Harga Tiket Pesawat Domestik Potensi Naik, AHY Singgung Tekanan Perang

Sedang Trending 59 menit yang lalu

Jakarta - Menko Infrastruktur dan Pembangunan Kewilayahan Agus Harimurti Yudhoyono (AHY) buka bunyi mengenai biaya tambahan bahan bakar untuk tiket pesawat kelas ekonomi domestik. AHY menyebut kenaikan nilai tersebut dipengaruhi oleh kondisi geopolitik nan kemudian berpengaruh kepada nilai daya dunia.

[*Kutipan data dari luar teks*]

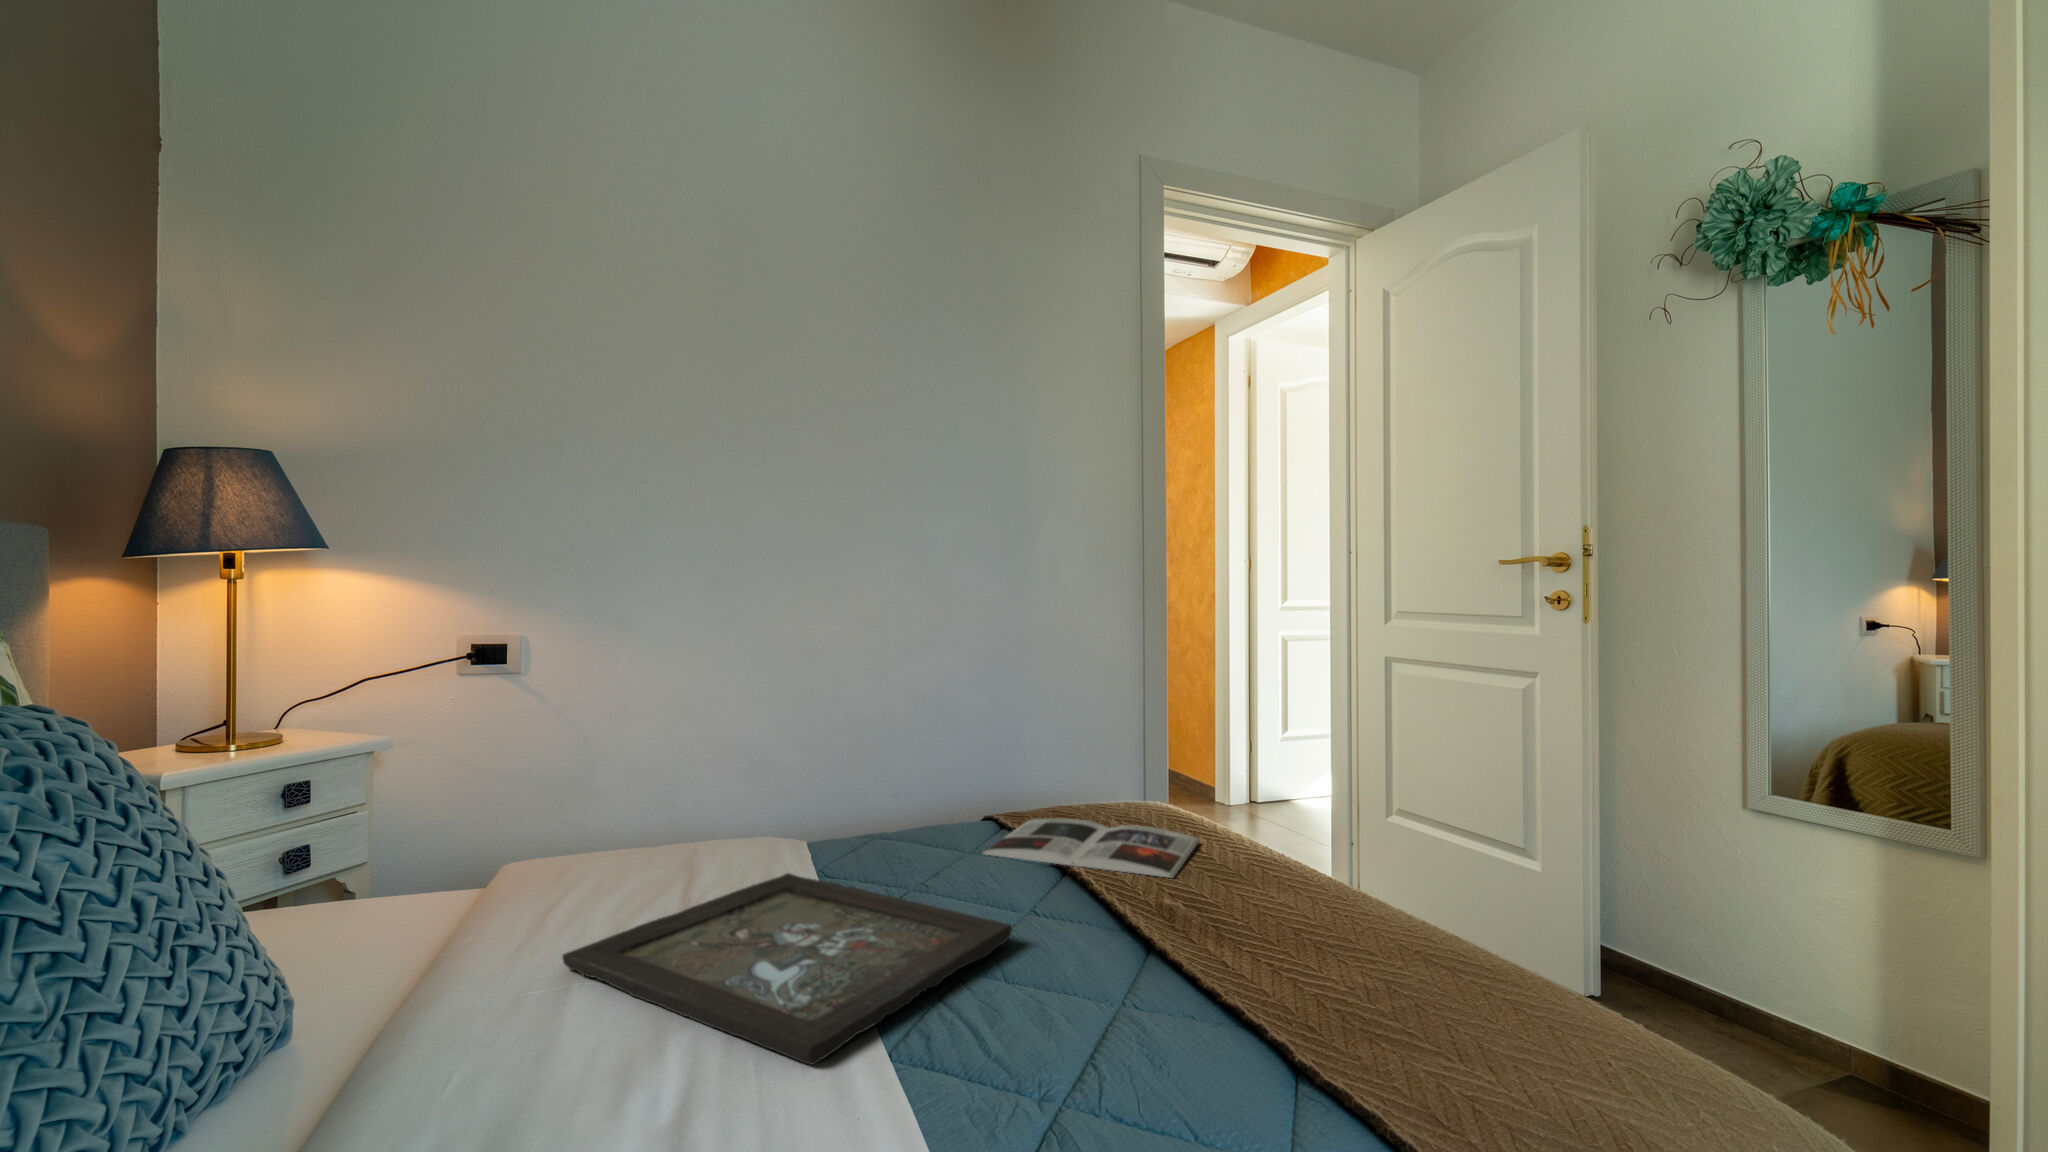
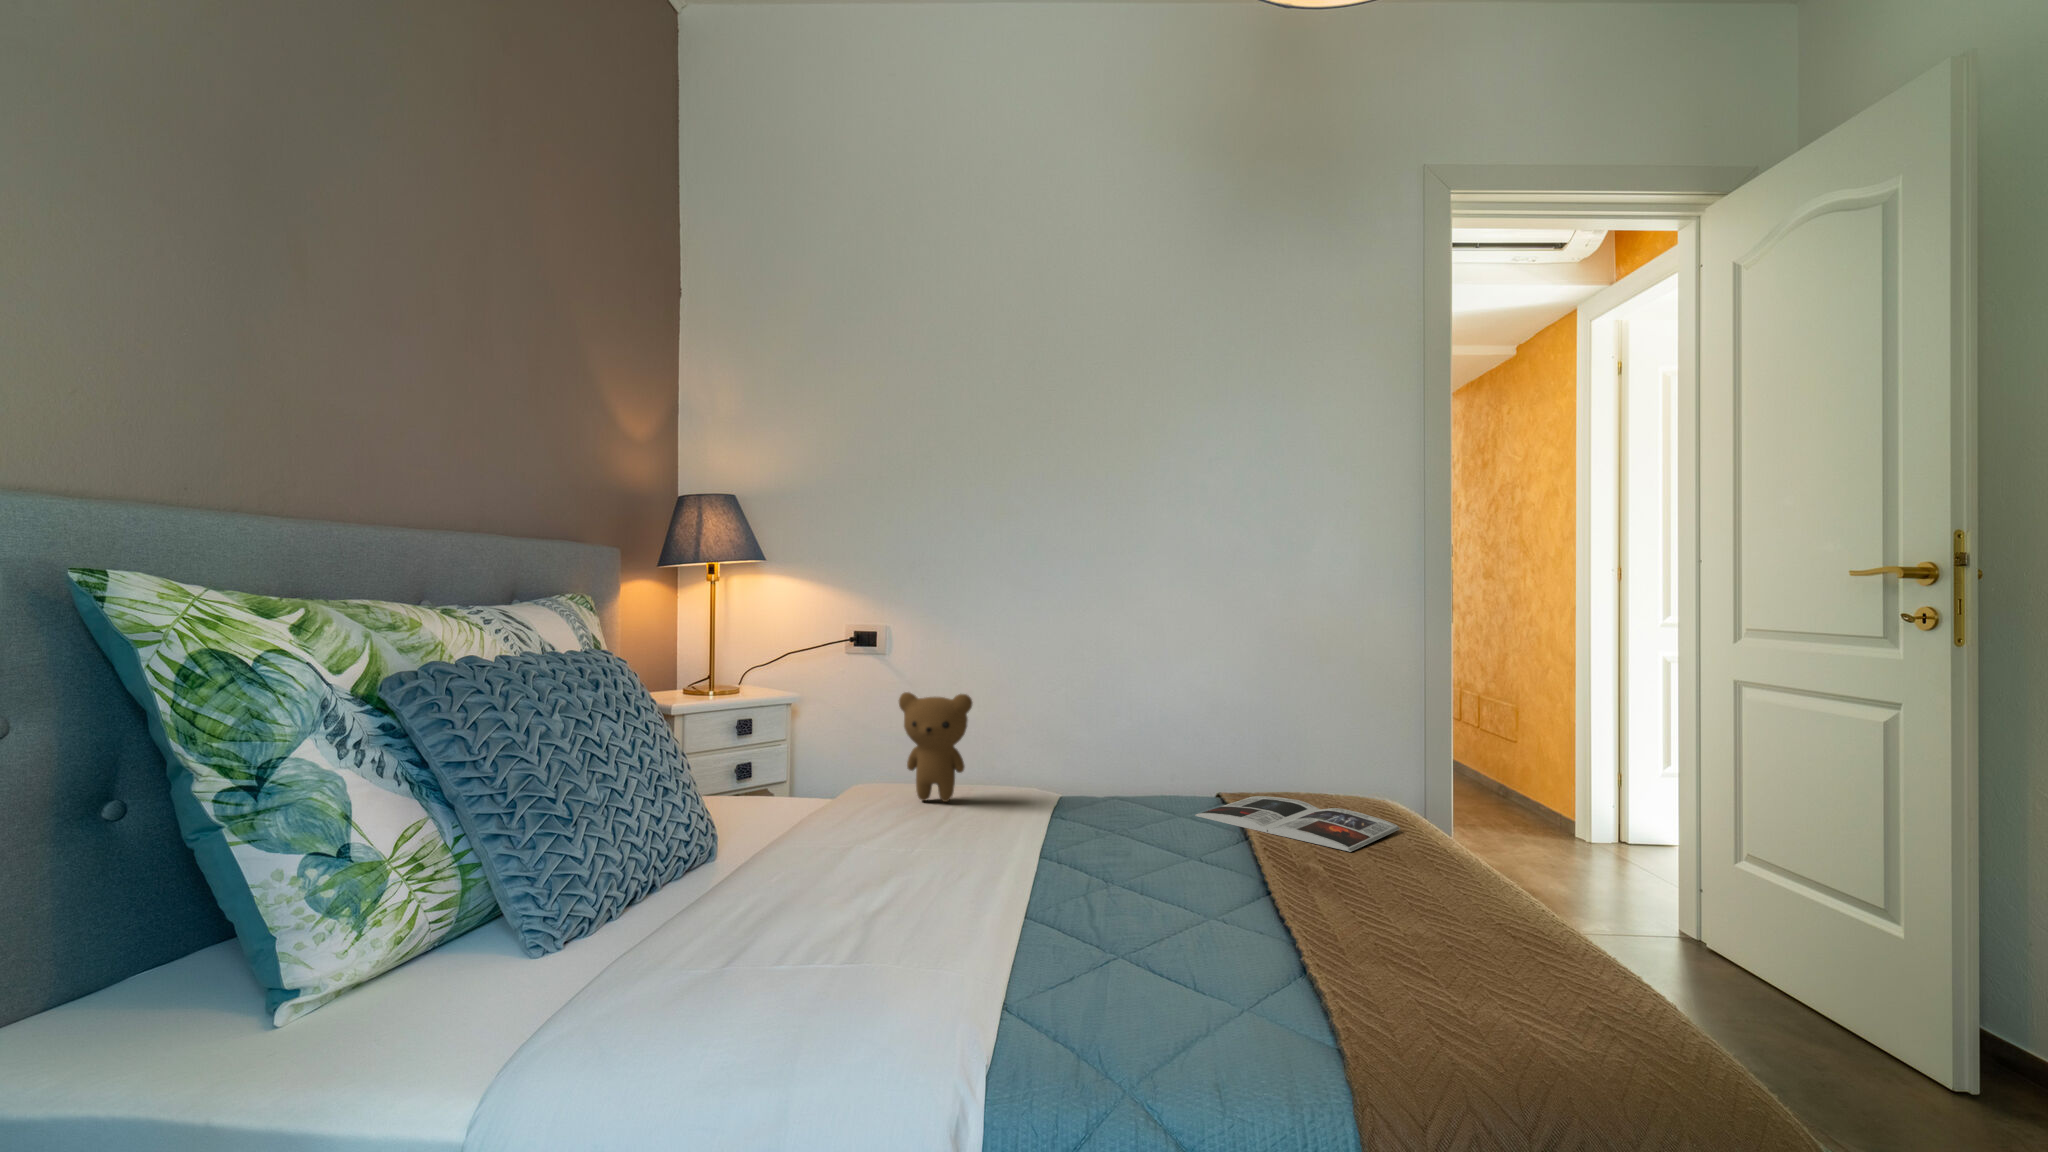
teddy bear: none [583,729,696,881] -> present [899,692,972,802]
tray: present [562,873,1012,1065] -> none [865,808,1174,916]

"Inilah nan kudu kita hadapi berbareng lantaran bumi juga tetap terus dalam tekanan perang, tekanan geopolitik, nan berpengaruh pada energy market, pada nilai daya dunia. Dan ini tentu dampaknya ke mana-mana termasuk ke sektor transportasi termasuk juga penerbangan," ujar AHY kepada wartawan di area Bundaran HI, Jakarta Pusat, Minggu (17/5/2026).

AHY menegaskan pihaknya bakal terus memperhatikan rumor tersebut. Dia berambisi krisis di Timur Tengah bisa semakin membaik.

"Ini nan memang kudu diambil lantaran semakin meningkatnya nilai daya bumi termasuk untuk sektor penerbangan. Saya rasa itu nan memang kudu kita sampaikan dan menjadi atensi kita semuanya. Dan kita tentu juga berambisi agar situasi krisis di Timur Tengah ini bisa semakin membaik dari waktu ke waktu," katanya.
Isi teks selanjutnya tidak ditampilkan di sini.